Il y a le bleu du ciel. Il y a le vent qui souffle. Il y a le bruit des vagues qui s’écrasent en rouleaux sur le sable blanc. Il y a l’immensité de l’océan Pacifique. Et quand on se retourne, on n’a derrière soi que le désert de Mojave.

L’Européen a toujours voulu découvrir ce qu’il y a après l’horizon, ce qu’il y a au-delà des murailles que la nature a édifié pour lui barrer la route qui menait à ses mystères. Il a défriché ses forêts, aplani ses montagnes, expulsé de ses temples les dieux de la pluie et de la foudre. Ainsi a-t-il forcé l’hymen de la Terre-Mère. Ainsi a-t-il défié et terrassé l’océan Atlantique.
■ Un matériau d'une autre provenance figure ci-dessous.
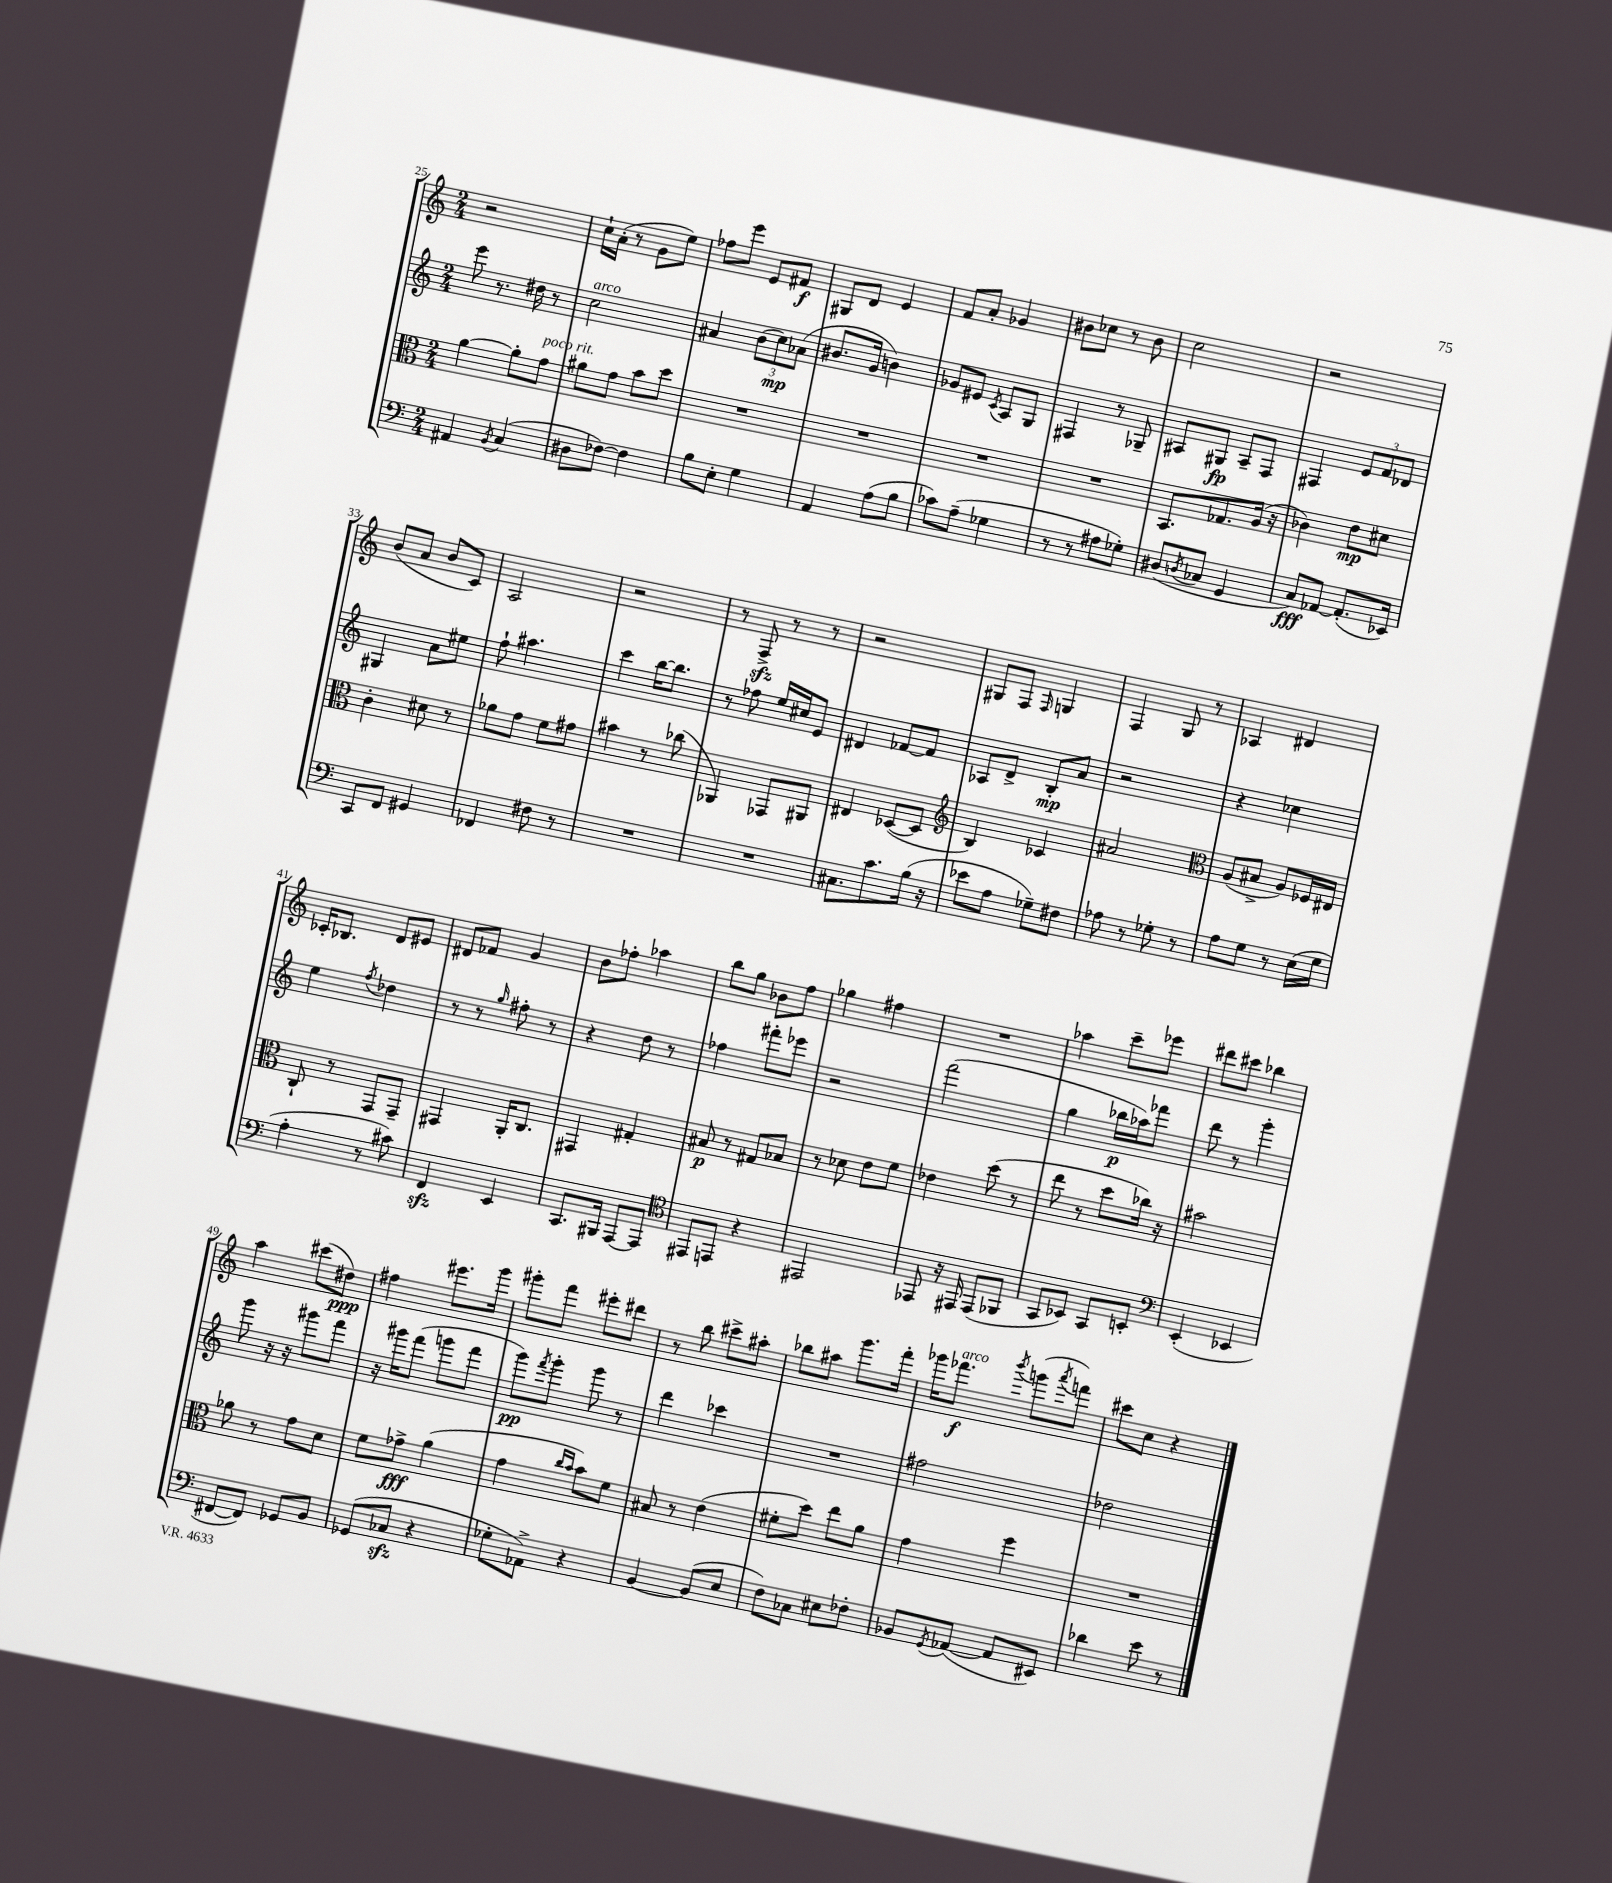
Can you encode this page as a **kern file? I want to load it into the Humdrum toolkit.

**kern	**dynam	**kern	**dynam	**kern	**dynam	**kern	**dynam
*part4	*part4	*part3	*part3	*part2	*part2	*part1	*part1
*staff4	*staff4	*staff3	*staff3	*staff2	*staff2	*staff1	*staff1
*clefF4	*	*clefC3	*	*clefG2	*	*clefG2	*
*k[]	*	*k[]	*	*k[]	*	*k[]	*
*M2/4	*	*M2/4	*	*M2/4	*	*M2/4	*
=25	=25	=25	=25	=25	=25	=25	=25
4AA#X/	.	[4a\	.	8eee\	.	2r	.
.	.	.	.	8.r	.	.	.
8qBB/	.	.	.	.	.	.	.
(4C/	.	8a'\L]	.	.	.	.	.
.	.	.	.	16dd#X\	.	.	.
!	!	!LO:TX:a:i:t=poco rit.	!	!	!	!	!
.	.	8g\J	.	8r	.	.	.
=26	=26	=26	=26	=26	=26	=26	=26
!	!	!	!	!LO:TX:a:i:t=arco	!	!	!
8D#X\L	.	8a#X\L	.	2cc\	.	16cc`\LL	.
.	.	.	.	.	.	(16a'\JJ	.
[8F-X\J)	.	8g\J	.	.	.	8r	.
4F-\]	.	8b\L	.	.	.	8g\L	.
.	.	8dd\J	.	.	.	8ee\J)	.
=27	=27	=27	=27	=27	=27	=27	=27
8B\L	.	2r	.	4a#X/	.	8ff-X\L	.
8E'\J	.	.	.	.	.	8eee\J	.
4G\	.	.	.	(12b\L	.	8e/L	.
.	.	.	.	12cc\)	mp	.	.
.	.	.	.	.	.	8f#X/J	f
.	.	.	.	(12a-X\J	.	.	.
=28	=28	=28	=28	=28	=28	=28	=28
4AA/	.	2r	.	8.b#X/L	.	8G#X/L	.
.	.	.	.	.	.	8d/J	.
.	.	.	.	16g/Jk	.	.	.
(8A\L	.	.	.	4bn\)	.	4e/	.
8B\J	.	.	.	.	.	.	.
=29	=29	=29	=29	=29	=29	=29	=29
8c-X\L)	.	2r	.	8g-X/L	.	8f/L	.
(8A~\J	.	.	.	8e#X/J	.	8a'/J	.
.	.	.	.	8qc/	.	.	.
4G-X\	.	.	.	8A/L	.	4g-X/	.
.	.	.	.	8G/J	.	.	.
=30	=30	=30	=30	=30	=30	=30	=30
8r	.	2r	.	4F#X/	.	8b#X\L	.
8r	.	.	.	.	.	8cc-X\J	.
8A#X\L	.	.	.	8r	.	8r	.
8G-X'\J)	.	.	.	8G-X~/	.	8b#\	.
=31	=31	=31	=31	=31	=31	=31	=31
(8D#X/L	.	8.BB/L	.	8A#X/L	.	2cc\	.
8qDn/	.	.	.	.	.	.	.
8C-X/J	.	.	.	8G#X/J	fp	.	.
.	.	8.G-X/	.	.	.	.	.
4GG/	.	.	.	8A#~/L	.	.	.
.	.	(16A/Jk	.	8F/J	.	.	.
.	.	16r	.	.	.	.	.
=32	=32	=32	=32	=32	=32	=32	=32
8C/L)	fff	4c-X\)	.	4F#X/	.	2r	.
[8AA-X/J	.	.	.	.	.	.	.
(8.AA-'/L]	.	8e\L	mp	12e/L	.	.	.
.	.	.	.	12f/	.	.	.
.	.	8d#X\J	.	.	.	.	.
.	.	.	.	12d-X/J	.	.	.
16EE-X/Jk)	.	.	.	.	.	.	.
!!LO:LB:g=z
=33	=33	=33	=33	=33	=33	=33	=33
8CC/L	.	4c'\	.	4G#X/	.	(8b/L	.
8FF/J	.	.	.	.	.	8a/J	.
4GG#X/	.	8d#X\	.	8a\L	.	8b/L	.
.	.	8r	.	8ee#X\J	.	8c/J)	.
=34	=34	=34	=34	=34	=34	=34	=34
4FF-X/	.	8a-X\L	.	8ff`\	.	2A/	.
.	.	8g\J	.	4.aa#X\	.	.	.
8F#X\	.	8f\L	.	.	.	.	.
8r	.	8g#X\J	.	.	.	.	.
=35	=35	=35	=35	=35	=35	=35	=35
2r	.	4b#X\	.	4ccc\	.	2r	.
.	.	8r	.	[16bb\KL	.	.	.
.	.	.	.	8.bb\J]	.	.	.
.	.	(8cc-X\	.	.	.	.	.
=36	=36	=36	=36	=36	=36	=36	=36
2r	.	4AA-X/)	.	8r	.	8r	.
.	.	.	.	8ff-X\	.	8Fzz^/	.
.	.	8GG-X/L	.	16ee/LL	.	8r	.
.	.	.	.	16cc#X/J	.	.	.
.	.	8AA#X/J	.	8e/J	.	8r	.
=37	=37	=37	=37	=37	=37	=37	=37
8.C#X\L	.	4E#X/	.	4d#X/	.	2r	.
8.c\	.	.	.	.	.	.	.
.	.	([8D-X/L	.	[8f-X/L	.	.	.
(16B\Jk	.	8D-/J]	.	8f-/J]	.	.	.
16r	.	.	.	.	.	.	.
=38	=38	=38	=38	=38	=38	=38	=38
*	*	*clefG2	*	*	*	*	*
8e-X\L	.	4B/)	.	8A-X/L	.	8G#X/L	.
8A\J	.	.	.	8d^/J	.	8F/J	.
.	.	.	.	.	.	16qqF/	.
8G-X~\L)	.	4c-X/	.	8B'/L	mp	4Gn/	.
8F#X\J	.	.	.	8a/J	.	.	.
=39	=39	=39	=39	=39	=39	=39	=39
8A-X\	.	2a#X/	.	2r	.	4F/	.
8r	.	.	.	.	.	.	.
8G-X'\	.	.	.	.	.	8G/	.
8r	.	.	.	.	.	8r	.
=40	=40	=40	=40	=40	=40	=40	=40
*	*	*clefC3	*	*	*	*	*
8A\L	.	(8A/L	.	4r	.	4A-X/	.
8G\J	.	8B#X^/J	.	.	.	.	.
8r	.	8A/L)	.	4cc-X\	.	4d#X/	.
(16E\LL	.	16F-X/L	.	.	.	.	.
16G\JJ	.	16E#X/JJ	.	.	.	.	.
!!LO:LB:g=z
=41	=41	=41	=41	=41	=41	=41	=41
4A'\	.	8C`/	.	4ee\	.	16c-X'/KL	.
.	.	.	.	.	.	8.B-X/J	.
.	.	8r	.	.	.	.	.
.	.	.	.	8qff/	.	.	.
8r	.	8GG/L	.	4dd-X\	.	8d/L	.
8c#X\)	.	8GG~/J	.	.	.	8e#X/J	.
=42	=42	=42	=42	=42	=42	=42	=42
4FFzz/	.	4GG#X/	.	8r	.	8d#X/L	.
.	.	.	.	8r	.	8f-X/J	.
.	.	.	.	16qqgg/	.	.	.
4EE/	.	16AA'/KL	.	8ff#X'\	.	4g/	.
.	.	8.C/J	.	.	.	.	.
.	.	.	.	8r	.	.	.
=43	=43	=43	=43	=43	=43	=43	=43
8.CC/L	.	4GG#X/	.	4r	.	8b\L	.
.	.	.	.	.	.	8ff-X'\J	.
16BBB#X/Jk	.	.	.	.	.	.	.
[8AAA/L	.	4G#X'/	.	8dd\	.	4aa-X\	.
8AAA/J]	.	.	.	8r	.	.	.
=44	=44	=44	=44	=44	=44	=44	=44
*clefC4	*	*	*	*	*	*	*
8EE#X/L	.	8B#X/	p	4ff-X\	.	8bb\L	.
8EEn/J	.	8r	.	.	.	8gg\J	.
4r	.	8G#X/L	.	8fff#X'\L	.	8b-X\L	.
.	.	8B-X/J	.	8eee-X\J	.	8ff\J	.
=45	=45	=45	=45	=45	=45	=45	=45
2EE#X/	.	8r	.	2r	.	4gg-X\	.
.	.	8d-X\	.	.	.	.	.
.	.	8e\L	.	.	.	4ff#X\	.
.	.	8f\J	.	.	.	.	.
=46	=46	=46	=46	=46	=46	=46	=46
8EE-X/	.	4e-X\	.	(2fff\	.	2r	.
16r	.	.	.	.	.	.	.
16EE#X/	.	.	.	.	.	.	.
(8EE#/L	.	(8dd\	.	.	.	.	.
8FF-X/J	.	8r	.	.	.	.	.
=47	=47	=47	=47	=47	=47	=47	=47
8GG/L	.	8ee\	.	4gg\	.	4aa-X\	.
8BB-X/J)	.	8r	.	.	.	.	.
8GG/L	.	8dd\L	.	16bb-X\LL	p	8ccc~\L	.
.	.	.	.	16aa-X\J)	.	.	.
8BBn'/J	.	16cc-X\Jk)	.	8fff-X\J	.	8eee-X\J	.
.	.	16r	.	.	.	.	.
=48	=48	=48	=48	=48	=48	=48	=48
*clefF4	*	*	*	*	*	*	*
(4EE'/	.	2b#X\	.	8ddd\	.	8ddd#X\L	.
.	.	.	.	8r	.	8ccc#X\J	.
4EE-X/	.	.	.	4ggg'\	.	4bb-X\	.
!!LO:LB:g=z
=49	=49	=49	=49	=49	=49	=49	=49
[8FF#X/L	.	8a-X\	.	8ggg\	.	4aa\	.
8FF#/J])	.	8r	.	16r	.	.	.
.	.	.	.	16r	.	.	.
8GG-X/L	.	8g\L	.	8ggg#X\L	.	(8ccc#X\L	.
8BB/J	.	8d\J	.	8fff\J	.	8dd#X\J)	ppp
=50	=50	=50	=50	=50	=50	=50	=50
(8GG-X/L	.	8f\L	.	16r	.	4ff#X\	.
.	.	.	.	16ggg#X\KL	.	.	.
8C-Xzz/J	.	8g-X^\J	fff	(8fff\J	.	.	.
4r	.	(4a\	.	8gggn\L	.	8.eee#X\L	.
.	.	.	.	8fff\J	.	.	.
.	.	.	.	.	.	16ggg\Jk	.
=51	=51	=51	=51	=51	=51	=51	=51
8G-X'\L	.	4g\	.	8ggg\L)	pp	8ggg#X'\L	.
.	.	.	.	8qfff/	.	.	.
8AA-X^\J)	.	.	.	8ggg'\J	.	8fff\J	.
.	.	16qqcc/LL	.	.	.	.	.
.	.	16qqb/JJ	.	.	.	.	.
4r	.	8b\L)	.	8ggg\	.	8eee#X'\L	.
.	.	8f\J	.	8r	.	8ddd#X\J	.
=52	=52	=52	=52	=52	=52	=52	=52
[4BB/	.	8B#X/	.	4ddd\	.	8r	.
.	.	8r	.	.	.	8bb\	.
(8BB/L]	.	(4e\	.	4ccc-X\	.	8ccc#X^\L	.
8E/J	.	.	.	.	.	8aa#X'\J	.
=53	=53	=53	=53	=53	=53	=53	=53
8F\L)	.	8f#X'\L	.	2r	.	8bb-X\L	.
8C-X\J	.	8dd\J)	.	.	.	8aa#X\J	.
8E#X\L	.	8ee\L	.	.	.	8.ggg\L	.
8F-X'\J	.	8a\J	.	.	.	.	.
.	.	.	.	.	.	16fff'\Jk	.
=54	=54	=54	=54	=54	=54	=54	=54
8BB-X/L	.	4g\	.	2ff#X\	.	16ggg-X\KL	.
!	!	!	!	!	!	!LO:TX:a:i:t=arco	!
.	.	.	.	.	.	8.fff-X\J	f
8qGG/	.	.	.	.	.	.	.
([8AA-X/J	.	.	.	.	.	.	.
.	.	.	.	.	.	8qbbb/	.
8AA-/L]	.	4ff\	.	.	.	(8gggn\L	.
.	.	.	.	.	.	8qaaa/	.
8EE#X/J)	.	.	.	.	.	8fffn\J)	.
=55	=55	=55	=55	=55	=55	=55	=55
4d-X\	.	2r	.	2dd-X\	.	8ccc#X\L	.
.	.	.	.	.	.	8cc\J	.
8e\	.	.	.	.	.	4r	.
8r	.	.	.	.	.	.	.
==	==	==	==	==	==	==	==
*-	*-	*-	*-	*-	*-	*-	*-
Après avoir foulé le sol d’un continent qui jusque là n’était parcouru que par une autre race d’hommes, éparse, à demi-nue, dont les membres naissaient et mourraient sans laisser plus de traces que des chiens de prairie, après y avoir bâti ses villes d’acier, il s’aventura au-delà de la côte Est, puis encore plus loin. Et finalement, il arriva ici. Ici s’arrête l’histoire. Ici se termine le Nouveau Monde. Ici se termine la quête de l’homme blanc.

Ses yeux bleus délavés alors se confondent et se brouillent, noyés dans le bleu océanique.

C’est peut-être à cet instant, cet instant où l’Occident s’achève, que l’histoire du monde se termine.